Last week, Valeria Maltoni asked her readers to share their “Twittertales” with her—stories of how we’ve connected, shared, helped others and even earned business as a result of relationships built on Twitter. I promptly left a comment with my story of how I connected with—and attempted to help—Sonny Gill and Scott Hepburn.
But, I felt like I had more stories to share with Valeria—and all of you. So, I thought I’d tack on a few more:
* Learning from and collaborating with one of the best. I can’t recall how I met Allan Schoenberg on Twitter, but it doesn’t really matter. The point is I was lucky. Allan’s one of those rare people who cares far more about giving than he does about receiving. After our initial connection, we quickly learned we had much in common. We both came from B2B/financial services backgrounds. We both have a love of “giving back” and mentoring tomorrow’s PR pros. And, as many on Twitter are painfully aware, we both share a love of microbrews. We’ve also had the opportunity to meet in person twice—at BlogPotomac in June and at BlogWell a few weeks ago. And we co-founded the B2B Voices blog, which admittedly we’d like to improve, but has been up-and-running for the last few months. I’ve only known Allan for about eight months, but I already consider him a trusted colleague, good friend and a mentor.

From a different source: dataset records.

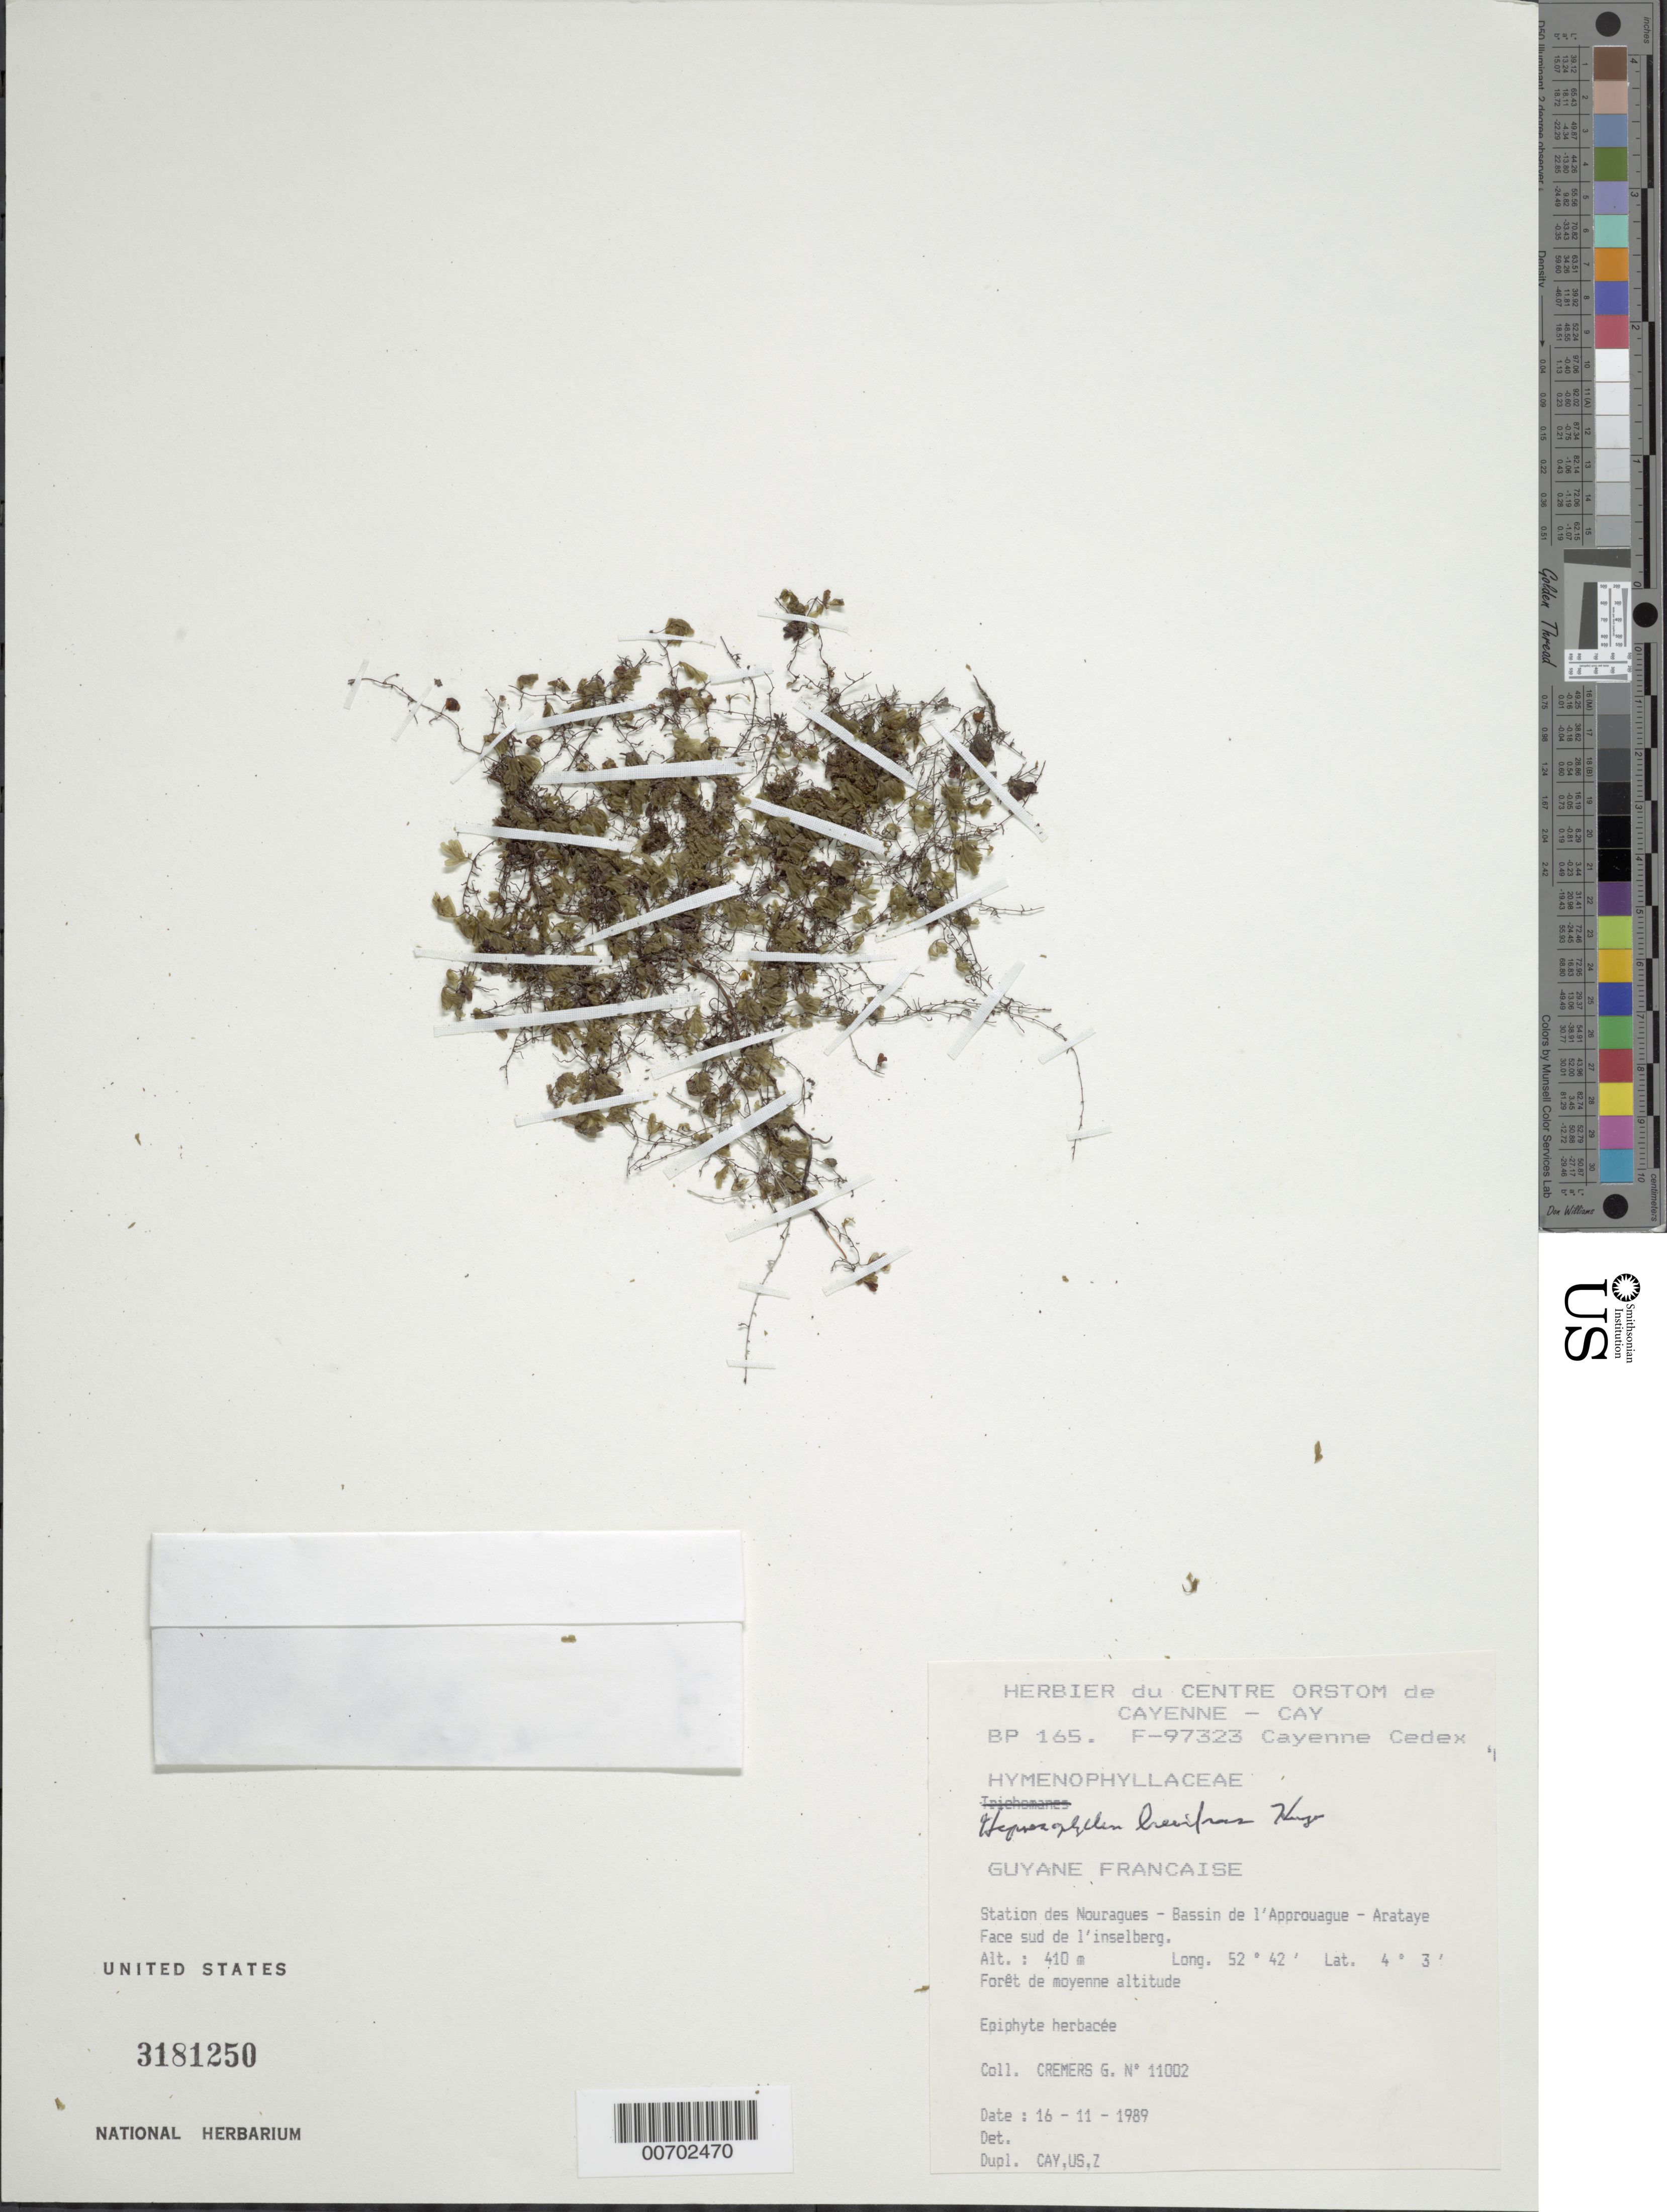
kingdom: Plantae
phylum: Tracheophyta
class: Polypodiopsida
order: Hymenophyllales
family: Hymenophyllaceae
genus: Hymenophyllum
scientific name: Hymenophyllum brevifrons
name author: Kunze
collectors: G. Cremers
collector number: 11002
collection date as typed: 16-Nov-89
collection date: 1989-11-16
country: French Guiana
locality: Station des Nouragues, Bassin de l'Approuague, Arataye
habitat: Forest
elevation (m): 410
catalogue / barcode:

* Opportunity, please meet my friends Amy and Mike. I was fortunate enough to meet Amy Mengel and Mike Pilarz early in my Twitter career. Once again, two people I have a lot in common with (seeing a theme emerge here?). We talk PR, social media and corporate and agency life (I’ve sat in both chairs in my career). This story starts three months ago when I met Bryan Person, founder of Social Media Breakfast, for the first time (a tremendous guy, by the way). We got to chatting and it turns out, despite SMB’s huge success here in Minneapolis and in other parts of the country, there are a number of prime markets without SMBs. Hmm… That got me thinking, wouldn’t my friends Amy Mengel and Mike Pilarz be prime candidates to start up SMBs in their respective markets (Amy lives in Albany, N.Y. and Mike in Chicago)? So, the next time I spoke with Amy, I brought it up—why don’t you start a SMB in Albany? Great leadership opportunity. Chance to meet folks from across the country. And an opportunity to build new skills. She jumped at it. Fast forward to today: Amy’s two months in and has successfully launched SMB in Albany—all due to her work ethic, creativity and ability to take risks and learn on the fly. Almost at the same time, I floated the idea to Mike. While Chicago had a strong Social Media Club, the SMB concept really never took off in Chicago. Mike saw the opportunity and ran with it. Just a couple weeks ago, Mike hosted his first SMB. And I’m certain he’ll be a huge success in Chicago. Now, I want to be clear, I take absolutely no credit for starting these SMBs in Albany and Chicago—that’s 110 percent Amy and Mike. But, Twitter gave us the chance to connect. And through that, we developed relationships. And through those relationships, opportunities arose. That’s the power of Twitter.
* Collaborating with a local thought leader. The first time I met Rick Mahn was at a Social Media Breakfast event last year in Minneapolis. Then, after chatting a few times online, I interviewed Rick for my PR Rock Stars series—I thought Rick represented a good example of a non-traditional PR rock star, a notion of what tomorrow’s pro could look like in terms of skills and background. That allowed us to get to know each other a little more. Next thing you know, we’re chatting offline and via Skype a couple times a month. Then, we decided to form a local advisory group that gets together monthly with four other individuals. We co-founded a Twitter chat (Behind the Firewall, Thursdays at 8 p.m. CST). And we’ll be co-presenting at a MN PRSA event in late October. Now, I can’t say Twitter was the sole reason I’m collaborating and working with Rick, but I definitely think it played a key role. And you know what? I’m the better for it.
What are your Twittertales? Please share them over on Valeria’s blog or post your own for her e-book.